**Try it:** Repeat exactly, and only, the lines from the one containing "- Default: 100 requests per minute per IP" through the end of the records.

**Entries supplied:**
****

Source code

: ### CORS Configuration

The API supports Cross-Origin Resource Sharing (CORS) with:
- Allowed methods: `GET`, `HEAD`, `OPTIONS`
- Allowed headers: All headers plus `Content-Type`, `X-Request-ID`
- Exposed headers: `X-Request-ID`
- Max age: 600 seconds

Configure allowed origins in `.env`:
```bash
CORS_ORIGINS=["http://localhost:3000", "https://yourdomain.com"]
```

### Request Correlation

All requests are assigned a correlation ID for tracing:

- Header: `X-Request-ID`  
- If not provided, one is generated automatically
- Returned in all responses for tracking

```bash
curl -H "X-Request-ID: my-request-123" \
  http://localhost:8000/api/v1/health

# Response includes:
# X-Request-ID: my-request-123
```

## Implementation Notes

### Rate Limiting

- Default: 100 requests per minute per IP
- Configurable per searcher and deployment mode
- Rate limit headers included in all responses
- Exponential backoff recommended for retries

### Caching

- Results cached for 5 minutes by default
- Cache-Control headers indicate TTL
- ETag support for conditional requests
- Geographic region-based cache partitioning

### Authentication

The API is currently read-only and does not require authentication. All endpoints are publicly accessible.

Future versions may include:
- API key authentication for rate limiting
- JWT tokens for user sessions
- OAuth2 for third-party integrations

****

**Result for this task:**
- Default: 100 requests per minute per IP
- Configurable per searcher and deployment mode
- Rate limit headers included in all responses
- Exponential backoff recommended for retries

### Caching

- Results cached for 5 minutes by default
- Cache-Control headers indicate TTL
- ETag support for conditional requests
- Geographic region-based cache partitioning

### Authentication

The API is currently read-only and does not require authentication. All endpoints are publicly accessible.

Future versions may include:
- API key authentication for rate limiting
- JWT tokens for user sessions
- OAuth2 for third-party integrations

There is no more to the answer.